▶ **Short exercise A**
Copy the managed PostgreSQL text word for word, in full.
= = =
Managed PostgreSQL

A managed, relational database you can provision and link to your projects in seconds. PostgreSQL is one of the managed database services Temps runs as a container on your own infrastructure.


Creating a PostgreSQL Instance

Via Dashboard:

  1. Navigate to ServicesCreate Service.
  2. Select PostgreSQL.
  3. Choose the image:
    • PostgreSQL 18 (Managed + WAL-G) — the recommended default. This image bundles WAL-G for point-in-time recovery (PITR).
    • Custom image — bring your own (e.g. postgres:17-alpine). Custom images support basic snapshot backups only — no PITR.
  4. Click Create Service.

On creation Temps:

  • Pulls the image gotempsh/postgres-walg:18-bookworm (the managed default).
  • Auto-assigns a host port starting from 5432 and creates a dedicated Docker volume for the data directory.
  • Auto-generates a postgres superuser password.

Via the CLI:

Authenticate once, then create the service in a single command. PostgreSQL requires the database, username, and password parameters — set them with repeatable -s key=value flags:

Create a PostgreSQL 18 database

# Log in to your Temps server (stores credentials in ~/.temps)
= = =
▶ **Short exercise B**
Render the rows below as a numbered list, starting at the line containing "genus: Eugenia" and ending with the last line of the rows, leaving out any blank lines.

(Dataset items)
= = =
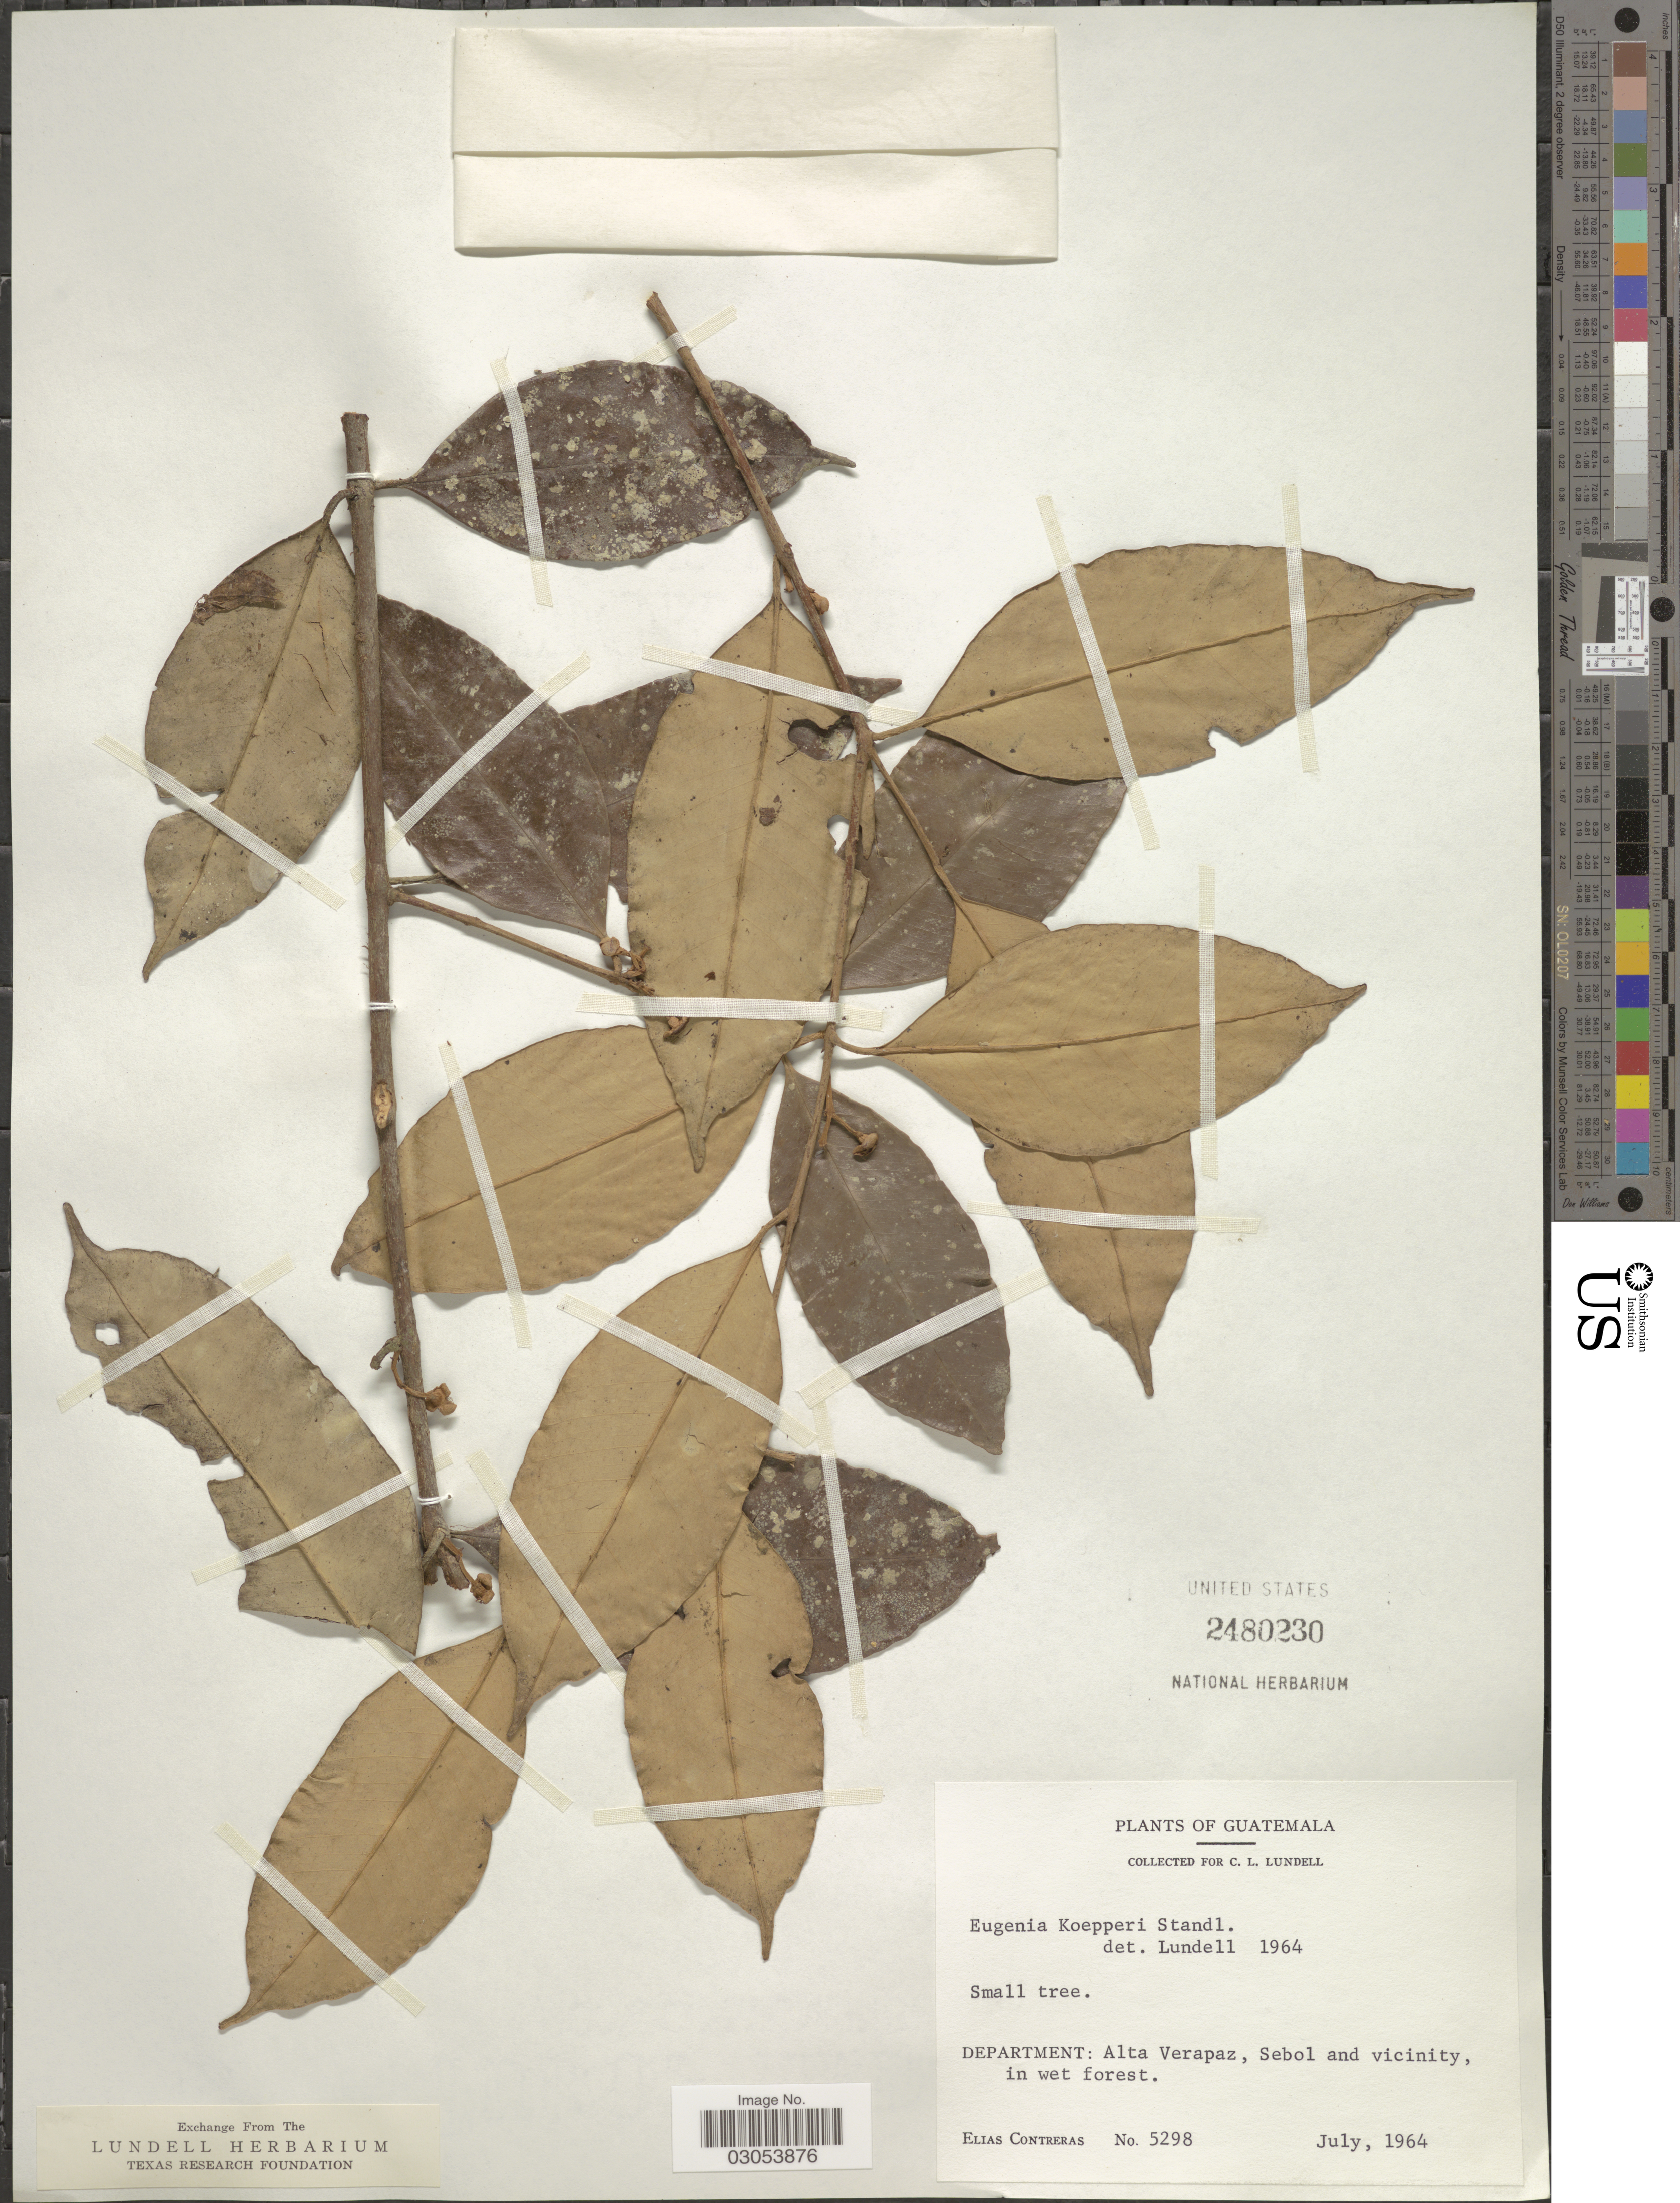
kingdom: Plantae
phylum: Tracheophyta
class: Magnoliopsida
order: Myrtales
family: Myrtaceae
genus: Eugenia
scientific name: Eugenia koepperi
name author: Standl. in Yunck.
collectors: E. Contreras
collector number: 5298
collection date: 1964-07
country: Guatemala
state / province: Alta Verapaz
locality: Sebol and vicinity.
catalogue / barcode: US 2480230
= = =
▶ **Correct response A**
Managed PostgreSQL

A managed, relational database you can provision and link to your projects in seconds. PostgreSQL is one of the managed database services Temps runs as a container on your own infrastructure.


Creating a PostgreSQL Instance

Via Dashboard:

  1. Navigate to ServicesCreate Service.
  2. Select PostgreSQL.
  3. Choose the image:
    • PostgreSQL 18 (Managed + WAL-G) — the recommended default. This image bundles WAL-G for point-in-time recovery (PITR).
    • Custom image — bring your own (e.g. postgres:17-alpine). Custom images support basic snapshot backups only — no PITR.
  4. Click Create Service.

On creation Temps:

  • Pulls the image gotempsh/postgres-walg:18-bookworm (the managed default).
  • Auto-assigns a host port starting from 5432 and creates a dedicated Docker volume for the data directory.
  • Auto-generates a postgres superuser password.

Via the CLI:

Authenticate once, then create the service in a single command. PostgreSQL requires the database, username, and password parameters — set them with repeatable -s key=value flags:

Create a PostgreSQL 18 database

# Log in to your Temps server (stores credentials in ~/.temps)

▶ **Correct response B**
1. genus: Eugenia
2. scientific name: Eugenia koepperi
3. name author: Standl. in Yunck.
4. collectors: E. Contreras
5. collector number: 5298
6. collection date: 1964-07
7. country: Guatemala
8. state / province: Alta Verapaz
9. locality: Sebol and vicinity.
10. catalogue / barcode: US 2480230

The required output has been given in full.